The atomic boundary (Phase 1 action effect) stays fast and pure. Long-running work lives outside the bus entirely. The bus reacts when the work is done.

Idempotency is your responsibility in Phase 3

If Phase 3 uses create-node, a daemon retry or a duplicate bus wakeup will create duplicate nodes. Use upsert-by-identity with a stable natural key, or design the machine so the state transition in Phase 1 prevents re-entry. runex ontology check cannot detect idempotency violations — this is an authoring discipline, not a lint rule.


Capability injection

Capability keys are declared in requires=(...).

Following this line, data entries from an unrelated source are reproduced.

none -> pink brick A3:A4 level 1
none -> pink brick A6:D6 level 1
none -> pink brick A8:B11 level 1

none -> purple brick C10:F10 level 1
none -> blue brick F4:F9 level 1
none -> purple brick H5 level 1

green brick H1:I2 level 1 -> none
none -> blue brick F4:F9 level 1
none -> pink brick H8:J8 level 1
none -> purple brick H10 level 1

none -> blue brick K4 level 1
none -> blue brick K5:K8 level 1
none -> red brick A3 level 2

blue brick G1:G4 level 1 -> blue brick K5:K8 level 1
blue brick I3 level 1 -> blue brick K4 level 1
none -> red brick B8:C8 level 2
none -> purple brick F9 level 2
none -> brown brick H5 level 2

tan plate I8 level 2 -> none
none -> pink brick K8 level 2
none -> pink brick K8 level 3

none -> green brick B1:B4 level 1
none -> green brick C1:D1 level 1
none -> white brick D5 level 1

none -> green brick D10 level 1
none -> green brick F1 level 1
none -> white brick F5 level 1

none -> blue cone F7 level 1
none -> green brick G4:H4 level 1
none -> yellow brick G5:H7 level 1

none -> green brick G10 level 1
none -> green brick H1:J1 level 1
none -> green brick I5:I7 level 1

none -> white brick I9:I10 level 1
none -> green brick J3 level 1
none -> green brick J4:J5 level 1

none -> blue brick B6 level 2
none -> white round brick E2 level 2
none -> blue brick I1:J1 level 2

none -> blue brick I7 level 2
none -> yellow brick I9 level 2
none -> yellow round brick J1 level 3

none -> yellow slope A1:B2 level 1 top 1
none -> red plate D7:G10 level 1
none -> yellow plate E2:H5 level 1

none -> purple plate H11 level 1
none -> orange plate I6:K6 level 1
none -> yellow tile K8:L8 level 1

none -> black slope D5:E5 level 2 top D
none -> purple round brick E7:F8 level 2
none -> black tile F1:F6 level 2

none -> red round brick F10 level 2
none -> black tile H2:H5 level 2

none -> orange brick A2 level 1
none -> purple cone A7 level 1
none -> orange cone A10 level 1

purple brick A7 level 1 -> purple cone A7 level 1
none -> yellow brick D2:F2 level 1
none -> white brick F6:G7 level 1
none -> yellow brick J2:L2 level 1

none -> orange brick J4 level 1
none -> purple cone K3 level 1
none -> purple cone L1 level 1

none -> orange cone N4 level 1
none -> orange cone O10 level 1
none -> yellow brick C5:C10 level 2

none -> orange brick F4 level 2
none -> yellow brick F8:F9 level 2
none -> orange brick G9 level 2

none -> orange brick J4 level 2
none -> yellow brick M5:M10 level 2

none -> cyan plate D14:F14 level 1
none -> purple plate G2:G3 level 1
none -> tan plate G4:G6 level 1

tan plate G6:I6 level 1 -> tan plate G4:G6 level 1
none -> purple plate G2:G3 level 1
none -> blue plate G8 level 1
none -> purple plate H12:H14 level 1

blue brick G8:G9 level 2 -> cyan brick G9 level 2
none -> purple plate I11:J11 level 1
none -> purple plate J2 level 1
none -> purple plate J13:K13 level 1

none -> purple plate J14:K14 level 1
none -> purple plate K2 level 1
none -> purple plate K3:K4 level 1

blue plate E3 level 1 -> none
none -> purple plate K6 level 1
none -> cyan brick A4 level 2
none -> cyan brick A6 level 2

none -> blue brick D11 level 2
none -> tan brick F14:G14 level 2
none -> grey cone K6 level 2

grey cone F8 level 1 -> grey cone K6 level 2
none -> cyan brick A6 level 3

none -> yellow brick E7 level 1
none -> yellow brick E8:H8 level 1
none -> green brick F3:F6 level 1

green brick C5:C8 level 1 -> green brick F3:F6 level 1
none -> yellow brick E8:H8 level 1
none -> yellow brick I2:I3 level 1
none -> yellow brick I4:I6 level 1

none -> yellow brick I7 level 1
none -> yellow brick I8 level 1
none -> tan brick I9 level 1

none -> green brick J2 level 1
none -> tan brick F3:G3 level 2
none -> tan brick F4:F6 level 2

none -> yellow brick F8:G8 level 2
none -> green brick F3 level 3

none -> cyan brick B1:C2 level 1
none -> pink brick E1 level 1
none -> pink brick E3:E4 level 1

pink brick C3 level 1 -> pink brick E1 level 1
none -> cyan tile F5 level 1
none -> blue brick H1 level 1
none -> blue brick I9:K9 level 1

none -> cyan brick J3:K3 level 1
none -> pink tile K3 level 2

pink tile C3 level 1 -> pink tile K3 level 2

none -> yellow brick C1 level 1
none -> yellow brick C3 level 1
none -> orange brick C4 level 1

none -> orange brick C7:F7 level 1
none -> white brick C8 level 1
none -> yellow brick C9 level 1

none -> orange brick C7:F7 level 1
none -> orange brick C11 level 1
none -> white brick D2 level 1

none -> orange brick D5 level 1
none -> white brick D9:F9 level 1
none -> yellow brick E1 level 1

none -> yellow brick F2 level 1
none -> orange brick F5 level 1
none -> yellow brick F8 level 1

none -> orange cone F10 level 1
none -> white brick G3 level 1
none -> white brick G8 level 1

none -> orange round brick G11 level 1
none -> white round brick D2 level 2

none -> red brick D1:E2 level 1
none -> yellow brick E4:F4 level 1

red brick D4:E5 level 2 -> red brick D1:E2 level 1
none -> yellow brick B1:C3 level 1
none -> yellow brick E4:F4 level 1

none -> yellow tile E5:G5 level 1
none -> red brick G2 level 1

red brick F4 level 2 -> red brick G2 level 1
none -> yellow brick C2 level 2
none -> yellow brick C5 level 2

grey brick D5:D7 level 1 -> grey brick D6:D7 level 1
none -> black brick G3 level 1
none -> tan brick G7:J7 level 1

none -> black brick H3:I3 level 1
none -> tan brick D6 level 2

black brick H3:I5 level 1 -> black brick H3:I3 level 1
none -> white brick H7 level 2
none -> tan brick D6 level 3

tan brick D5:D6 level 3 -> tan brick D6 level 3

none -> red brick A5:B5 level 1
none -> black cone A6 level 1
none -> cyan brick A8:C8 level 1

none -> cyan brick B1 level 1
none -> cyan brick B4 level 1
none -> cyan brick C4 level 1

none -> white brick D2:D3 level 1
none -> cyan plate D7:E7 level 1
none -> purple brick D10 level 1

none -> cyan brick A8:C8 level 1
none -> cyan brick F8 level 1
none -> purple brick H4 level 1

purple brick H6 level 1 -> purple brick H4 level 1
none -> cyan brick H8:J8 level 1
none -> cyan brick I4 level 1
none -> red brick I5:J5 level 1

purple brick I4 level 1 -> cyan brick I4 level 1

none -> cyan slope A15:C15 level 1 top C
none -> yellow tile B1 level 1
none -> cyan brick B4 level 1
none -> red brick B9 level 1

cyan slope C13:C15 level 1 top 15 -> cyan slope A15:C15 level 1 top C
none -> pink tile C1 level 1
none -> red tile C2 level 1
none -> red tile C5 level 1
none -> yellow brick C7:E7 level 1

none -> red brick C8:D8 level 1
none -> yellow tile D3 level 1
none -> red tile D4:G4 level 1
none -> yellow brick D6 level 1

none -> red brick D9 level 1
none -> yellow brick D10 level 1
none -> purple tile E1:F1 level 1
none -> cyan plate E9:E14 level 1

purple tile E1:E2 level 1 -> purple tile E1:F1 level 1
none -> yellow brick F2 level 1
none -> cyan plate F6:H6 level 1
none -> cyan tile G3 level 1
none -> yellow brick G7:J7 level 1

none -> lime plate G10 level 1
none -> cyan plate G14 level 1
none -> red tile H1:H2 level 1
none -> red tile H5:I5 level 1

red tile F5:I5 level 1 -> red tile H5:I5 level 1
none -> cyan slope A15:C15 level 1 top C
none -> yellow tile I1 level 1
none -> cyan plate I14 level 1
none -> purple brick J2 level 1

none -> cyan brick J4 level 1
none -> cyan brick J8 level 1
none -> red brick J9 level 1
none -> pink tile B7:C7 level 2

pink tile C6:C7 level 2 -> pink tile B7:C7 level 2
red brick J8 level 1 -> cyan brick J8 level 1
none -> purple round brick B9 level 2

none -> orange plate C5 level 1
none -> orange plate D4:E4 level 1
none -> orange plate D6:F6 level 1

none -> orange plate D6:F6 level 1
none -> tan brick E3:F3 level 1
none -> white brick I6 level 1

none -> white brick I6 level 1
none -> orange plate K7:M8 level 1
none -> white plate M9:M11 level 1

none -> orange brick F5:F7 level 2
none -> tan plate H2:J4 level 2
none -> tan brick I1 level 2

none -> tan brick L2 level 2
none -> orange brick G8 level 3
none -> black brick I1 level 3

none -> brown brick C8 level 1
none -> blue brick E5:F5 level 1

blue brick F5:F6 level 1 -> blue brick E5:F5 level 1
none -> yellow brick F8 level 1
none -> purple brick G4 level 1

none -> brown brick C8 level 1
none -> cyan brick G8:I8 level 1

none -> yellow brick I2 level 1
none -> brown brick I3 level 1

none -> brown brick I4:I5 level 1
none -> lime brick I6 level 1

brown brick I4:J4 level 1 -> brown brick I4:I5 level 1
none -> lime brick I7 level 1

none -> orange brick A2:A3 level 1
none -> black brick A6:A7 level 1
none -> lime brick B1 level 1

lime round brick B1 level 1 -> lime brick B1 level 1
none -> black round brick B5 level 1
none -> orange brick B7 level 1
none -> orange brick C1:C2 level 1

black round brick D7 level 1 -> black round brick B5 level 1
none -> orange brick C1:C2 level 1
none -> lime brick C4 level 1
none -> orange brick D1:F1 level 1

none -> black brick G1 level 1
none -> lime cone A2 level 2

Today the sanctioned keys are:

  • file
  • command
  • sqlite
  • http

They are constructed by src/runex/adapters/capabilities.py.

Authoring rule:

  • if a channel needs a power the registry does not sanction, adding that power is a core design decision, not an extension hack

Do not smuggle extra I/O through ad hoc imports.


Testing strategy

Use three layers, in this order:

1. Unit test the extension module

  • source: raw input -> expected CanonicalItem
  • sink: projected fields -> expected request body
  • kernel: function args -> expected return value

2. Registry/discovery test

Point discovery at a temp dir and assert the spec appears:

  • discover_sources(base=tmp_path / "ext")
  • discover_sinks(base=tmp_path / "ext")
  • discover_kernels(engine, base=tmp_path / "ext")

See tests/test_extension_discovery.py.

3. End-to-end ontology test

Wire the extension into a real Ontology and assert the business cascade:

  • ingest path for a source
  • reactive state machine/action chain
  • writeback path for a sink

Prefer a stub-at-the-seam test for routine CI. Use live dogfood sparingly and keep it minimal and reversible.


Common mistakes

Importing I/O libraries directly in a split channel

Bad:

python
import requests

Good:

python
SPEC = SinkSpec(..., requires=("http",), ...)

and use caps["http"] / self._http.

Doing heavy work at import time

Bad:

  • network request at module import
  • sqlite connection at module import
  • scanning a whole filesystem tree at module import

Good:

  • module import defines SPEC
  • _factory(...) builds the adapter
  • discover() / writeback() does the real work

Treating discovery as registration

SinkSpec discovery makes the sink visible in manifest(). It does not automatically register a configured sink instance for runtime writeback.

Leaking internal fields outbound

When projecting to external systems, skip _-prefixed internal fields unless you deliberately want them.


How this connects to the next e2e environment

If you are building a repository-local end-to-end environment:

  • put synthetic source/sink fixtures under a temp extension dir
  • keep the ontology bundles in config/ontology/
  • run the whole stack through Ontology.open() so discovery is exercised
  • prefer a local stub service or disposable table for external writes

That setup validates the same contract a real extension will use in production, without teaching the tests special rules.